Across all three levels, the pattern was clear: the agent handles routine navigation and form-filling well, but the real breakthroughs come when it can switch tools—especially when console UI becomes brittle. The exercise also highlights how quickly these systems can move from “browser automation” to “full-stack deployment” when the right permissions and tooling are available.
Cornell Notes
An AI-driven browser automation agent successfully completed three escalating AWS tasks: creating an S3 static website, provisioning a Linux VM and attempting YouTube playback, and building a small video upload web app with public playback. Level one worked end-to-end but required a detour into CloudShell to fix bucket policy/public access issues after the console UI proved difficult. Level two launched an Ubuntu VM and reached the browsing step, though YouTube rendering wasn’t fully reliable. Level three produced a working upload-and-playback platform quickly, generating a public link and supporting large uploads (around 200MB). The key takeaway is that these agents excel at UI navigation and can deliver real deployments when they can switch from brittle UI interactions to command-line tooling.
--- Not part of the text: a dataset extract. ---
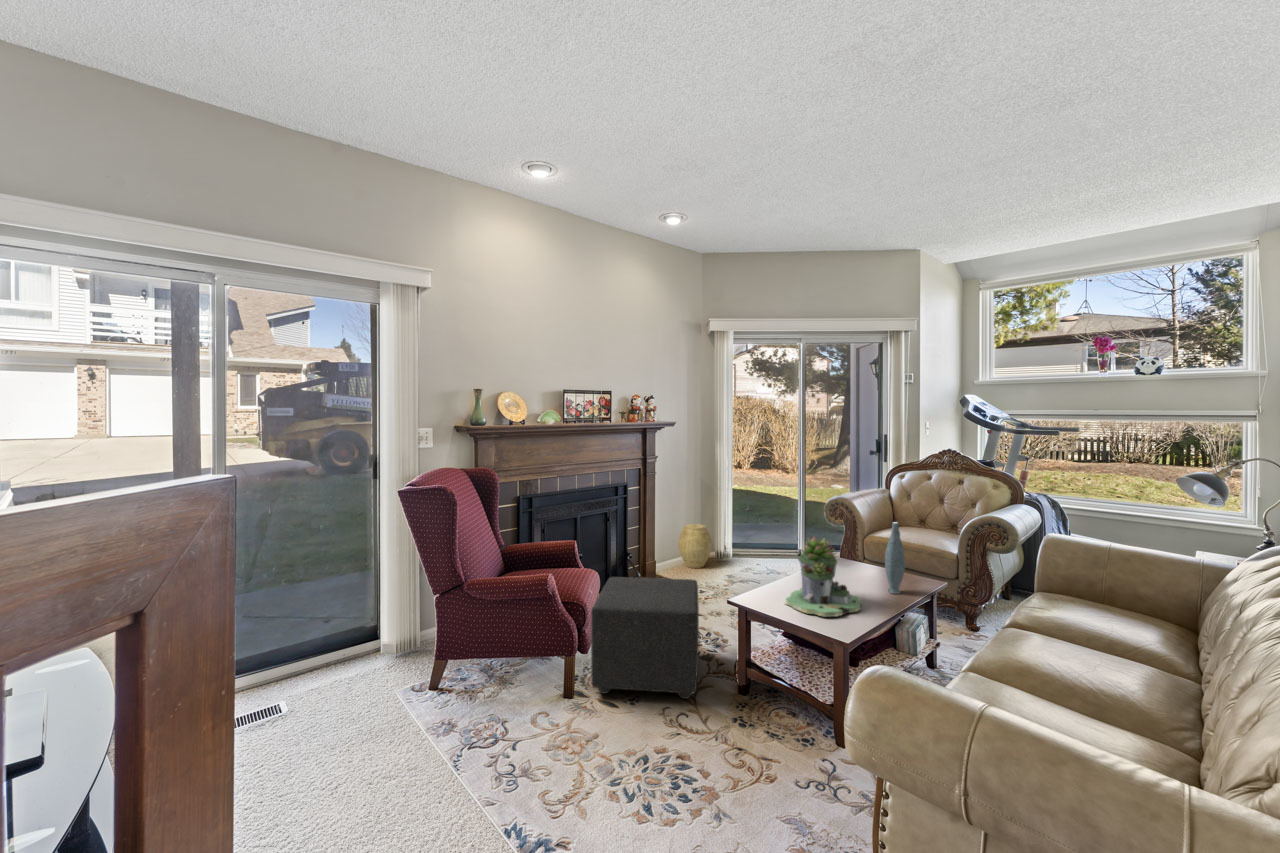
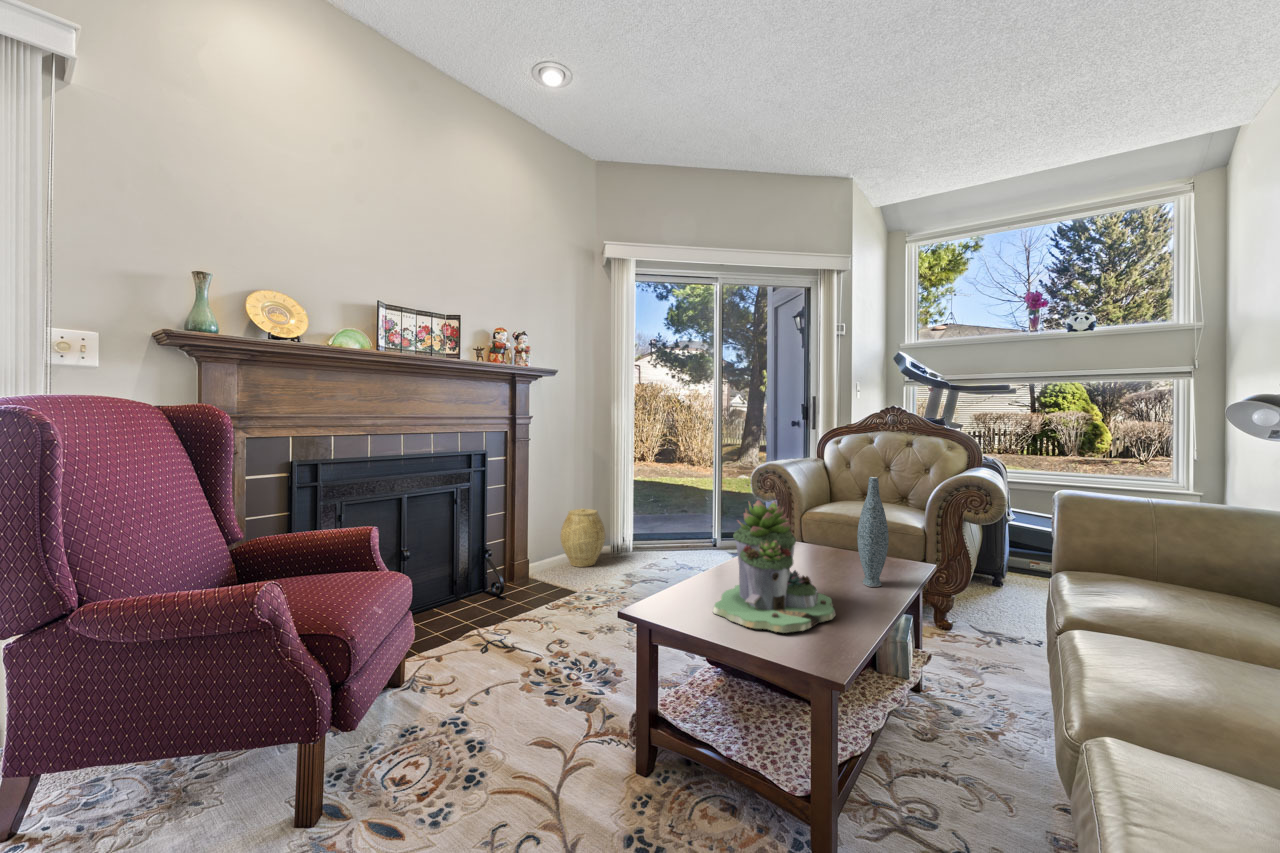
ottoman: present [591,577,699,699] -> none [359,580,573,803]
What made the S3 static website challenge harder than simple form-filling?
How did the agent approach the VM + YouTube playback challenge, and why did it fall short?
What did the level three web app require, and what evidence showed it worked?
Where did “tool switching” matter most across the three challenges?
What does the overall run suggest about the agent’s strengths and limitations?
Review Questions
- Which specific step in the S3 workflow forced the agent to switch from console interactions to CloudShell, and what was the outcome?
- Why might YouTube playback on a newly launched VM be unreliable even when the VM boots successfully?
- What functional behaviors must a “video upload + public playback” app implement for the level three test to pass?
Key Points
- 1
The agent can navigate AWS console UIs to complete multi-step infrastructure tasks, including S3 bucket creation and static website setup.
- 2
S3 bucket policy/public access changes are a common failure point in UI-only automation; CloudShell/CLI can unblock them.
- 3
Launching a VM is achievable through browser automation, but remote desktop and browser rendering can still fail due to environment constraints.
- 4
A working end-to-end upload-and-playback web app can be generated quickly when the agent has the right tooling and permissions.
- 5
Successful automation depends less on clicking through screens and more on handling permission-sensitive configuration and switching tactics when UI friction appears.
- 6
Large file uploads (around 200MB) can work in the resulting app, indicating the pipeline isn’t limited to trivial test sizes.